Former leading New Zealand publisher and bookseller, and widely experienced judge of both the Commonwealth Writers Prize and the Montana New Zealand Book Awards, talks about what he is currently reading, what impresses him and what doesn't, along with chat about the international English language book scene, and links to sites of interest to booklovers.
Wednesday, January 13, 2010
Opinion: Who'd be an editor?
Stephen Guise writing for BookBrunch
The people who tend to the words are the most endangered contributors to the publishing process, Stephen Guise writes:
At the end of March 2008 I left Little, Brown, where I had worked as an editor and then a commissioning editor for some six and a half years. There were a number of reasons for my leaving, but quite significant was Hachette’s decidedly cautious approach to serious non-fiction, in which I had come to specialise. That caution was, it is now clear, quite justified. This article, however, is not a contribution to the endlessly rehearsed literary-commercial debate (on which my views are relatively straightforward: yes, it’s always been like this; and, no, it’s never been as bad as this), but about some of the implications for the career prospects of editors.
Which is one thing to be said for freelance work - especially when you haven’t got any: it leaves time for reflection. And so, speaking to a prominent publisher-editor at a launch party towards the end of last year, I commented on the number of commissioning positions that were going to people with marketing or publicity backgrounds.

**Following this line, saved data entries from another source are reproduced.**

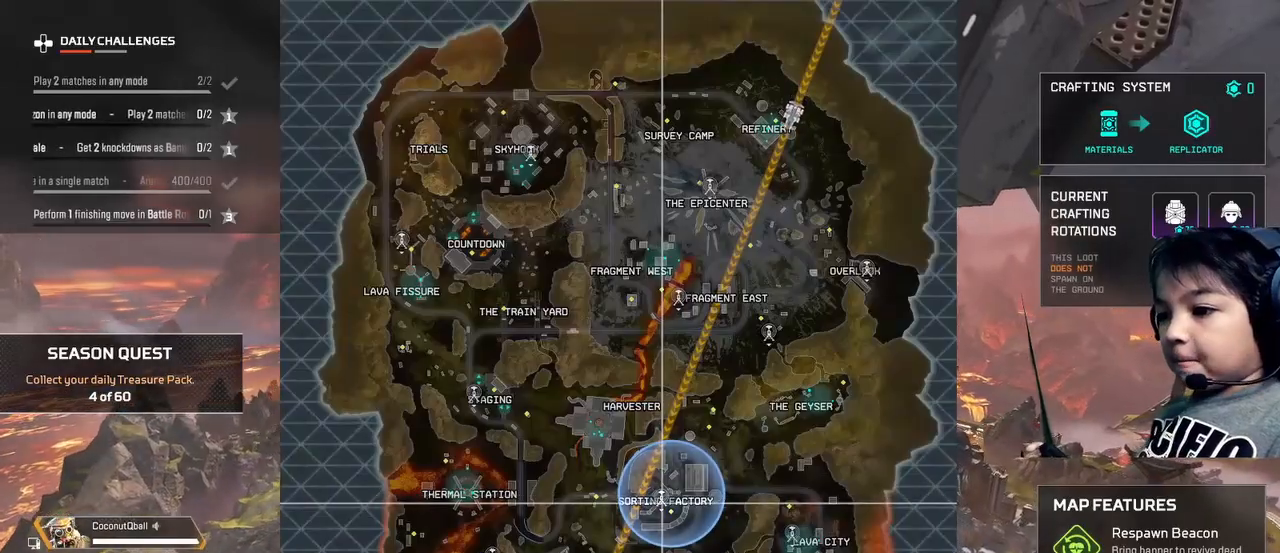
{"buttons": [], "left_stick": "center", "right_stick": "center", "events": []}
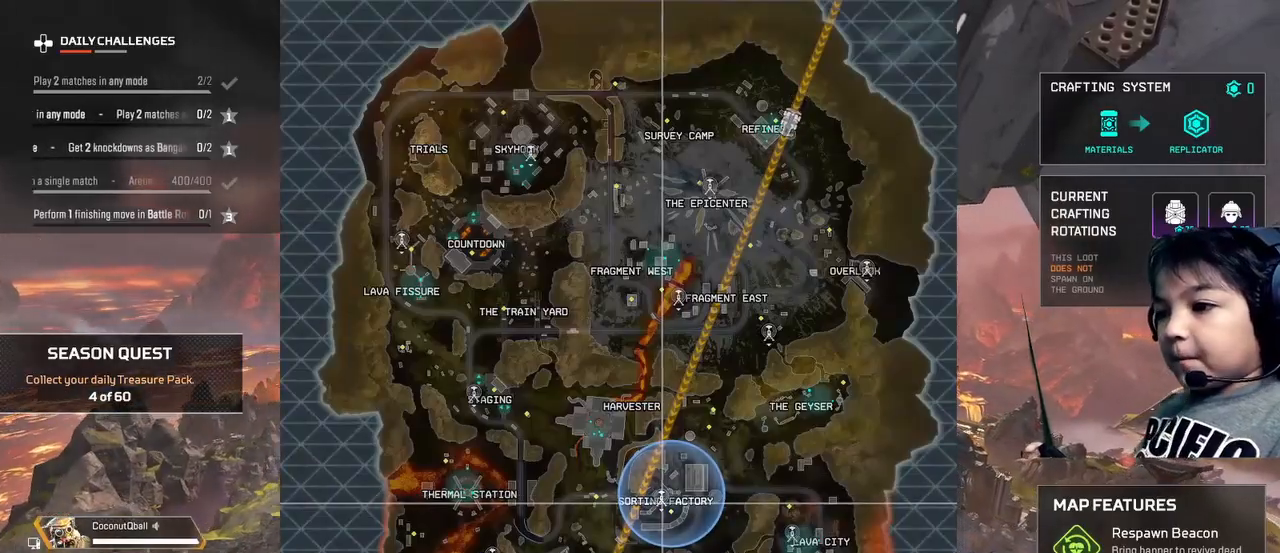
{"buttons": [], "left_stick": "center", "right_stick": "center", "events": [[80, "SELECT", "down"], [280, "SELECT", "up"]]}
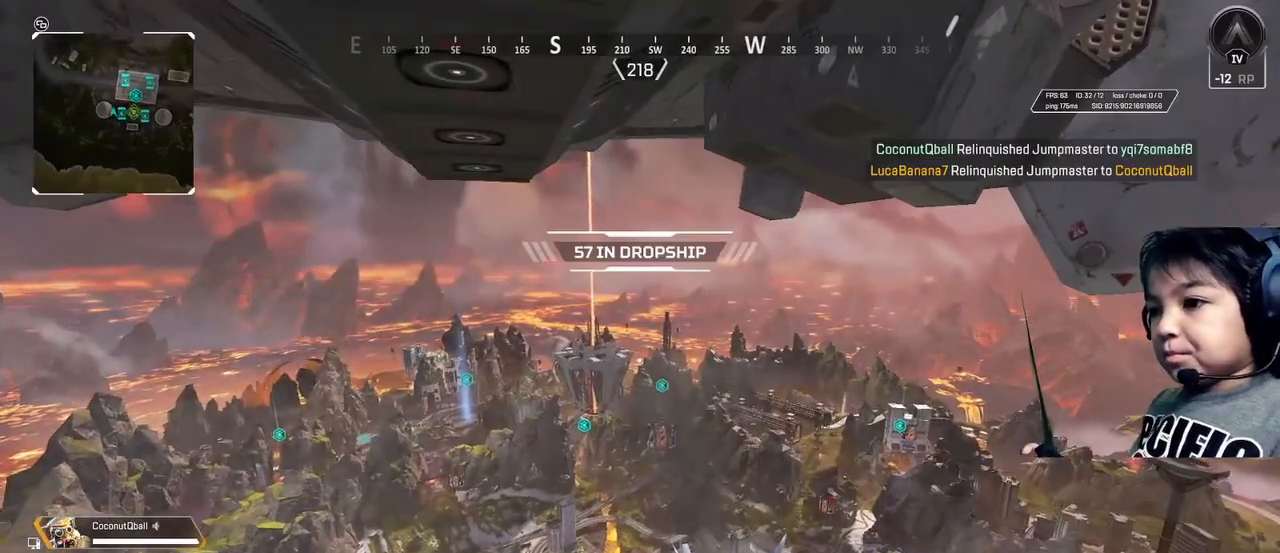
{"buttons": ["L2"], "left_stick": "center", "right_stick": "center", "events": [[400, "L2", "down"]]}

One recentish example is that of Colin Midson, a publicity director at Bloomsbury who is now a commissioning editor at Simon & Schuster. Another example: Matt Phillips, who is now editorial director at Yellow Jersey and was, says the Bookseller, a creative manager at CCV. (The names thing is invidious, and I hope it goes without saying that this isn’t ad hominem, and that it will become clear that this isn’t about the non-editors who are promoted into commissioning roles, but about the editors who aren’t.)